Une variation plus importante du score WOMAC avec la kinésithérapie

Sur les 156 patients inclus, les caractéristiques de base, y compris la gravité de la douleur et le niveau d'incapacité, étaient similaires dans les deux groupes. Seule la sévérité radiographique était différente, plus sévère (grades Kellgren-Lawrence 3 et 4) dans le groupe kinésithérapie. Chaque groupe était composé de 78 patients (âge moyen de 56 ans ; IMC moyen 31,5). La variation du score WOMAC à un an était plus importante dans le groupe kinésithérapie par comparaison à l’injection cortisonique : respectivement de 107,1 ± 42,4 à 37,0 ± 30,7 et de 108,8 ± 47,1 à 55,8 ± 53,8. La différence moyenne entre les groupes à un an était de 18,8 points (IC 95 % : 5,0 à 32,6). De même, l’évolution des critères secondaires était en faveur d’un effet supérieur de la kinésithérapie.

Ces données sont donc en faveur de la physiothérapie. Cependant, l’absence de procédure d’aveugle a pu biaiser le résultat. On peut aussi observer que la variation du WOMAC est cliniquement pertinente dans les deux groupes : 65 % avec la kinésithérapie et 49 % pour les injections cortisoniques (le seuil de variation pertinente étant estimé entre 12 et 16 %). De plus, 9 % des patients du groupe kinésithérapie ont reçu une injection cortisonique en cours d’essai et 18 % de ceux sous corticoïde ont aussi eu des séances de kinésithérapie… Ces interventions supplémentaires ont pu contribuer au bénéfice observé au sein des groupes et entre eux. D’autre part, certaines limites sont à souligner. On ne connaît pas l’évolution de l’indice de masse corporelle au fil de l’essai : une éventuelle perte de poids dans le groupe kinésithérapie aurait pu biaiser le résultat final. De plus, les patients traités par kinésithérapie ont eu des contacts plus fréquents avec un professionnel de santé, ce qui a pu influencer l’évaluation.

Il est intéressant d’avoir à notre disposition un essai démontrant l’efficacité de la kinésithérapie et des injections cortisoniques dans la gonarthrose, avec une supériorité de la première méthode sur la seconde. Cependant, cette étude a comparé les deux traitements comme des interventions indépendantes.
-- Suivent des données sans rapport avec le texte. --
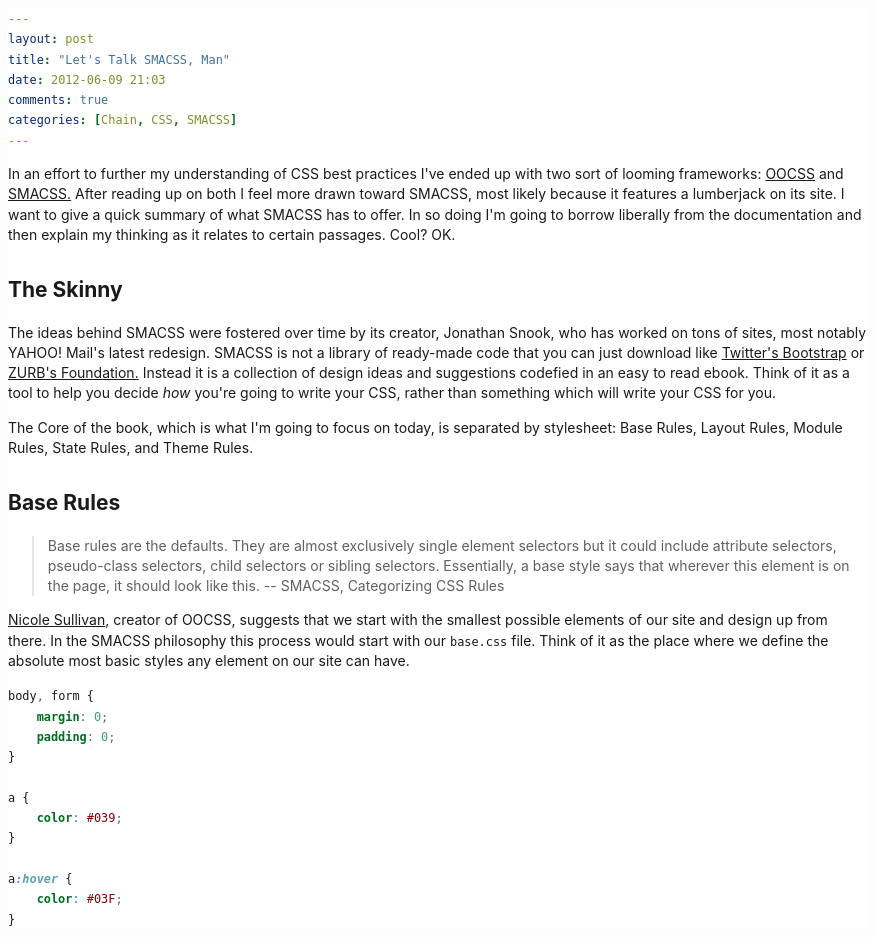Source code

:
 ```yaml
---
layout: post
title: "Let's Talk SMACSS, Man"
date: 2012-06-09 21:03
comments: true
categories: [Chain, CSS, SMACSS]
---
```


In an effort to further my understanding of CSS best practices I've ended up with two sort of looming frameworks: [OOCSS](http://oocss.org/) and [SMACSS.](http://smacss.com/) After reading up on both I feel more drawn toward SMACSS, most likely because it features a lumberjack on its site. I want to give a quick summary of what SMACSS has to offer. In so doing I'm going to borrow liberally from the documentation and then explain my thinking as it relates to certain passages. Cool? OK.



## The Skinny

The ideas behind SMACSS were fostered over time by its creator, Jonathan Snook, who has worked on tons of sites, most notably YAHOO! Mail's latest redesign. SMACSS is not a library of ready-made code that you can just download like [Twitter's Bootstrap](http://twitter.github.com/bootstrap/) or [ZURB's Foundation.](http://foundation.zurb.com/) Instead it is a collection of design ideas and suggestions codefied in an easy to read ebook. Think of it as a tool to help you decide *how* you're going to write your CSS, rather than something which will write your CSS for you.

The Core of the book, which is what I'm going to focus on today, is separated by stylesheet: Base Rules, Layout Rules, Module Rules, State Rules, and Theme Rules.

## Base Rules

>Base rules are the defaults. They are almost exclusively single element selectors but it could include attribute selectors, pseudo-class selectors, child selectors or sibling selectors. Essentially, a base style says that wherever this element is on the page, it should look like this. -- SMACSS, Categorizing CSS Rules

[Nicole Sullivan](http://www.stubbornella.org/content/), creator of OOCSS, suggests that we start with the smallest possible elements of our site and design up from there. In the SMACSS philosophy this process would start with our `base.css` file. Think of it as the place where we define the absolute most basic styles any element on our site can have.

``` css base.css
body, form {
    margin: 0;
    padding: 0;
}

a {
    color: #039;
}

a:hover {
    color: #03F;    
}
```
Les résultats ne peuvent donc pas être généralisés aux cas dans lesquels les deux interventions sont utilisées simultanément… Ce qui est fréquent en pratique quotidienne !

(1) Fernandes L et al. EULAR recommendations for the non-pharmacological core management of hip and knee osteoarthritis. Ann Rheum Dis 2013;72:1125–1135. 
(2) Deyle GD et al. Physical therapy versus glucocorticoid injection for osteoarthritis of the knee. N Engl J Med 2020;382:1420-9.